The pulled pork sandwich is the rare sandwich that openly admits the bun is the least important part. The pork shoulder was cooked low over wood smoke for hours, taken to the point where the connective tissue breaks down and the meat pulls apart into a mix of dark, peppery bark and soft, smoke-saturated interior, long before it ever met bread. The sandwich is a delivery vehicle for that work. A plain, soft, slightly sweet bun is chosen precisely so that it disappears: it soaks up the sauce and the rendered fat, and it gives the hands something to hold while the smoked pork does all the talking.
The craft happened in the smoker, and the only assembly decisions are sauce and slaw. Shoulder is the right cut because its fat and collagen survive the long cook and become the texture of the meat rather than rendering away; leaner cuts go to string. The shred is deliberately uneven, bark and tender pieces mixed together, so every bite has both chew and give. The build then asks two questions. The first is the sauce, which is a regional argument: a thin vinegar-and-pepper dressing that lifts the meat and cuts its fat, or a thicker tomato sauce that coats it, or a mustard-based one. The second is the slaw, and whether it goes on the sandwich rather than beside it. Piled on top, a crisp, acidic slaw is structural as much as flavorful: it adds the cold crunch and the bright acid that a pile of rich, soft, smoky meat completely lacks, and it keeps the sandwich from collapsing into one heavy texture.

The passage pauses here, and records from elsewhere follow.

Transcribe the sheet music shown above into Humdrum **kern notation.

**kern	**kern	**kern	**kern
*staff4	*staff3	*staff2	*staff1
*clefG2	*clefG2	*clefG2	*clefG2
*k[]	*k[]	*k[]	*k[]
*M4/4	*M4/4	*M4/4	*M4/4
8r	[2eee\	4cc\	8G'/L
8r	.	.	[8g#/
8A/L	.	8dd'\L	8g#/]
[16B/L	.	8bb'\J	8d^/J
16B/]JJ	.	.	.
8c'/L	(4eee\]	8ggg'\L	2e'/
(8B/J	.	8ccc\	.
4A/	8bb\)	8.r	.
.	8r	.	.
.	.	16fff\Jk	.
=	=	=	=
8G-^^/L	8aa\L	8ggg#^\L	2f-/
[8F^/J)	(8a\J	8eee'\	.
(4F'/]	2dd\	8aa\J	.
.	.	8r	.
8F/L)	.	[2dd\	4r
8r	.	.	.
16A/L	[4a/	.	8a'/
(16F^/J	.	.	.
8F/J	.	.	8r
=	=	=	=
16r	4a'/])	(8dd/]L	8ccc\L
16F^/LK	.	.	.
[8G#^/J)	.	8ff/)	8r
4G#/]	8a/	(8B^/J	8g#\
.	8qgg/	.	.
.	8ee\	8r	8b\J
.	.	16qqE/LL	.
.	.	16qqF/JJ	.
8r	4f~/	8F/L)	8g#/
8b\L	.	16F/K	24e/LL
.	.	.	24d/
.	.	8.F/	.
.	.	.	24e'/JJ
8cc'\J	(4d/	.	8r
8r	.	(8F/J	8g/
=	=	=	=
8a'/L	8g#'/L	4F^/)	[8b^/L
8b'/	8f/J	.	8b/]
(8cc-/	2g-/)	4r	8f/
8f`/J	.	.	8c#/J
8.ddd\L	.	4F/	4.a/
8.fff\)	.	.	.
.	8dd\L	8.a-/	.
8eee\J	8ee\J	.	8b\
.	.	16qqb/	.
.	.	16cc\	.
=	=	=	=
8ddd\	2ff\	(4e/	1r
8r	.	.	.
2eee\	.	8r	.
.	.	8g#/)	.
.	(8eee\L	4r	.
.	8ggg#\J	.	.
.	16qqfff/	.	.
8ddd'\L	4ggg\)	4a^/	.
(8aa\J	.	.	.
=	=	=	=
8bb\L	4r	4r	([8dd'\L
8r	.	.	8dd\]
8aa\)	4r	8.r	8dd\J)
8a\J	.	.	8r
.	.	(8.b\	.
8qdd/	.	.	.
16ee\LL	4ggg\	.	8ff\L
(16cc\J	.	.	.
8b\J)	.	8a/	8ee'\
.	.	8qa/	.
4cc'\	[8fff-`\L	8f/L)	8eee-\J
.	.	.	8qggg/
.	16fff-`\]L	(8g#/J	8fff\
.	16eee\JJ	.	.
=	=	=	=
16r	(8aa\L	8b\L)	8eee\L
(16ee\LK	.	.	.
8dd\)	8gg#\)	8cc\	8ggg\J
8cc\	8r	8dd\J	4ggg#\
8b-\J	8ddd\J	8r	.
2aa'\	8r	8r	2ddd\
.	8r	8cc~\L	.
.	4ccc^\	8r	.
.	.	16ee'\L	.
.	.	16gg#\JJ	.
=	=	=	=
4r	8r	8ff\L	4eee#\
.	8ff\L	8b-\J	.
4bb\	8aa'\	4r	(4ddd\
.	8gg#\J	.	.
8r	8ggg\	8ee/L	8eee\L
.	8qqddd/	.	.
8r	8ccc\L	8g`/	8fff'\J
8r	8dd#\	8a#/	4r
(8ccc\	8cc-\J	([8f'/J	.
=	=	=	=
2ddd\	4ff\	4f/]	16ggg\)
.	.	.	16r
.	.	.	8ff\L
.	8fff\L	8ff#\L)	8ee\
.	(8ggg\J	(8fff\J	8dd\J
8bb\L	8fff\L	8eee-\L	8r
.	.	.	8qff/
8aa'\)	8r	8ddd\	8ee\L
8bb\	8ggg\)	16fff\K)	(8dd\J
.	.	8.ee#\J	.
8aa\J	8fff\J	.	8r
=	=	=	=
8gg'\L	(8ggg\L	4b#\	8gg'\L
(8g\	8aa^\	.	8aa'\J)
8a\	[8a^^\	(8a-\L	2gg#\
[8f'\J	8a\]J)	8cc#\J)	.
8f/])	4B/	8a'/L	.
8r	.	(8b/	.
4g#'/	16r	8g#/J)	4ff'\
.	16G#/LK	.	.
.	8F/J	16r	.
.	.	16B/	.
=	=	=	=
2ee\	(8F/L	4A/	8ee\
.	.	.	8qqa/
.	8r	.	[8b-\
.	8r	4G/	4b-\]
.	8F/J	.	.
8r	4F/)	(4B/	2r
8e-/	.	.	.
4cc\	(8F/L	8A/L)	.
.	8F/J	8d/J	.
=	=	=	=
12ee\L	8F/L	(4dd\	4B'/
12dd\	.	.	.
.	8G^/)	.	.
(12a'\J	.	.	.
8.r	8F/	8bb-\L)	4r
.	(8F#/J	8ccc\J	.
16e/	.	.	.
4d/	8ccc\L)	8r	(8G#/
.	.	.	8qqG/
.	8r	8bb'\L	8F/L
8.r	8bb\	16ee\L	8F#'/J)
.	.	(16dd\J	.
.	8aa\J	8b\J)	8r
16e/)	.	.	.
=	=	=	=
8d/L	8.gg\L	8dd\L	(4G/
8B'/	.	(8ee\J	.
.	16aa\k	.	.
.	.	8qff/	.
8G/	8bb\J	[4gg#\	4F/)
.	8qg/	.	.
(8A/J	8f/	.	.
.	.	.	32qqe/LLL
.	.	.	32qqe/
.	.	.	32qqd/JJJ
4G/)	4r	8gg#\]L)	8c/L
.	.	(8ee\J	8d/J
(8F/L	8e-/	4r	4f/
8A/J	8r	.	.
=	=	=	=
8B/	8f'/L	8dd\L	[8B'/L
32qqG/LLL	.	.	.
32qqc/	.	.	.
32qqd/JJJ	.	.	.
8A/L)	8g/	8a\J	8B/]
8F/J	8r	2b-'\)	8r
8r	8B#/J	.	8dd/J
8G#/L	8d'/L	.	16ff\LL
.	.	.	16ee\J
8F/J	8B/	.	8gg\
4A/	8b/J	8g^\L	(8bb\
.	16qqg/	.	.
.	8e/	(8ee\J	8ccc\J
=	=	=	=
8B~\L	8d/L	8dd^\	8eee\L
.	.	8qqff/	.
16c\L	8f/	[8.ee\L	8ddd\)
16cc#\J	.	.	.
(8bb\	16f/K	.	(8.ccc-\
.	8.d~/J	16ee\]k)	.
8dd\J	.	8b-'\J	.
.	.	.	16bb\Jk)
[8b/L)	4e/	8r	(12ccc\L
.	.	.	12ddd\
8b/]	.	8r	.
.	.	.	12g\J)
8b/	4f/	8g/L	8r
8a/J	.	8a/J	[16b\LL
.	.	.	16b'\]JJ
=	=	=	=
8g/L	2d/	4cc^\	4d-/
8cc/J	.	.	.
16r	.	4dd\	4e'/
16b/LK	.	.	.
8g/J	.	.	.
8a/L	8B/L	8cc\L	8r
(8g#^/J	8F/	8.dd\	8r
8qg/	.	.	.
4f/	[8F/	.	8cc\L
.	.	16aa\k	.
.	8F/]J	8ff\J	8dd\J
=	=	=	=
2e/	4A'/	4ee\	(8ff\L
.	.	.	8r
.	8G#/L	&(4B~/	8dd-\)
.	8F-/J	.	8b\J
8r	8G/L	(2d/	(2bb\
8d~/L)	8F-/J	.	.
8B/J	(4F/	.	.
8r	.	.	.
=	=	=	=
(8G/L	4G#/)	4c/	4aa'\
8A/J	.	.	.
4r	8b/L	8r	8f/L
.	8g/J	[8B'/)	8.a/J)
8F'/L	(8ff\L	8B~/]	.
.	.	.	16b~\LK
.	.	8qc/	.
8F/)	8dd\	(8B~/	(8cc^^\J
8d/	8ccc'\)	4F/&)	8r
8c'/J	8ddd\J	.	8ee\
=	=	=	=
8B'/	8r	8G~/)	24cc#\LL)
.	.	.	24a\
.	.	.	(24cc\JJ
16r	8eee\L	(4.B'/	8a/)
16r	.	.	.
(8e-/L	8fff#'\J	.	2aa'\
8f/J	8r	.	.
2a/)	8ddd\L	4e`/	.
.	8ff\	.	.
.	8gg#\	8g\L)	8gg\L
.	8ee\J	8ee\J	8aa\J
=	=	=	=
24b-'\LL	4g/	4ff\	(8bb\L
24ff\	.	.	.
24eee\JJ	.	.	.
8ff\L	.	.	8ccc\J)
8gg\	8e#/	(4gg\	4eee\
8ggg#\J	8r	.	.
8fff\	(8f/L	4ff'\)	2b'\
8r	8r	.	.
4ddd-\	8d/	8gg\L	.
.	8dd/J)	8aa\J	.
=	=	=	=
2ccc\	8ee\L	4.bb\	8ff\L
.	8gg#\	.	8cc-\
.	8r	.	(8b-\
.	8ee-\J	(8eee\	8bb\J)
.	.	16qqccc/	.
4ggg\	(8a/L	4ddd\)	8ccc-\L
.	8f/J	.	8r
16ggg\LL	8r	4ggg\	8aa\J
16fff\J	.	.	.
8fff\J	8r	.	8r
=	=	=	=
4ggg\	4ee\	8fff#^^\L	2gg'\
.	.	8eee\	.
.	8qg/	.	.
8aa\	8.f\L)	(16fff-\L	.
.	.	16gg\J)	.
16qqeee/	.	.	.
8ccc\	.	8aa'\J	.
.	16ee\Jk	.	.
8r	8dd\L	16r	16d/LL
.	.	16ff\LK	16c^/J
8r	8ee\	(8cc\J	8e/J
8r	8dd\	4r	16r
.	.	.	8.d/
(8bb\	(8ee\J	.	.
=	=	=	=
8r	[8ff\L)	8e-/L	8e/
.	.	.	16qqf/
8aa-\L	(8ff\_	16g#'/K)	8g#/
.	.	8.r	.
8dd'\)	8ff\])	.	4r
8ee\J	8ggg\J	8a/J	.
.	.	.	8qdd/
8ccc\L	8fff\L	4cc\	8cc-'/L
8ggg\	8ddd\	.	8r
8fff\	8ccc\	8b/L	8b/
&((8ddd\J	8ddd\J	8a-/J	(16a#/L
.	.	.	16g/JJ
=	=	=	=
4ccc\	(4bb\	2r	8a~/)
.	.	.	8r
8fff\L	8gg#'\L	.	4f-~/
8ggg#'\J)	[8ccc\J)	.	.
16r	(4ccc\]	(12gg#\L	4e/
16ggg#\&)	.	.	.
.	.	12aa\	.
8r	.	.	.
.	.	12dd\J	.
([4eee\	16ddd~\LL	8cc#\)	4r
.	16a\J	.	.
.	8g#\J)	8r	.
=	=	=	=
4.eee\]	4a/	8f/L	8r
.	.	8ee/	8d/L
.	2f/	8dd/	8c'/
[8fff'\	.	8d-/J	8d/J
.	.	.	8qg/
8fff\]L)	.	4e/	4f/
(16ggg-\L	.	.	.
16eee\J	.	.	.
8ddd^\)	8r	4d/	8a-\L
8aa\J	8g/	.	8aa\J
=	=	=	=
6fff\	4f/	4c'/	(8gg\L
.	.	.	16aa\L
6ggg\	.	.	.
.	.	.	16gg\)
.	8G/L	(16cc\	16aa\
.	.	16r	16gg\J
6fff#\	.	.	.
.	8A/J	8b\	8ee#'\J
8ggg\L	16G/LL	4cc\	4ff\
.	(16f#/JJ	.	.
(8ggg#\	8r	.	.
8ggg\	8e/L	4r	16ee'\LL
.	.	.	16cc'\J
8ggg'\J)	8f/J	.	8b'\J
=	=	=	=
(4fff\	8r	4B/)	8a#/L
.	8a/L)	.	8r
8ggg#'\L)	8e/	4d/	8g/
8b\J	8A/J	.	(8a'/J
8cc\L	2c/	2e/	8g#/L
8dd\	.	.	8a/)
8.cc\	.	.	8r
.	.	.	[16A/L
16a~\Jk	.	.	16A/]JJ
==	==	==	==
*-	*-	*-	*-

The variations are a regional map with the smoke held constant. Eastern Carolina runs whole hog and a thin vinegar dressing; Lexington works the shoulder with a red dip; South Carolina brings the mustard sauce; Memphis pulls the shoulder and crowns it with slaw. Each is a codified local build with its own rules, and each deserves its own article rather than being crowded in here.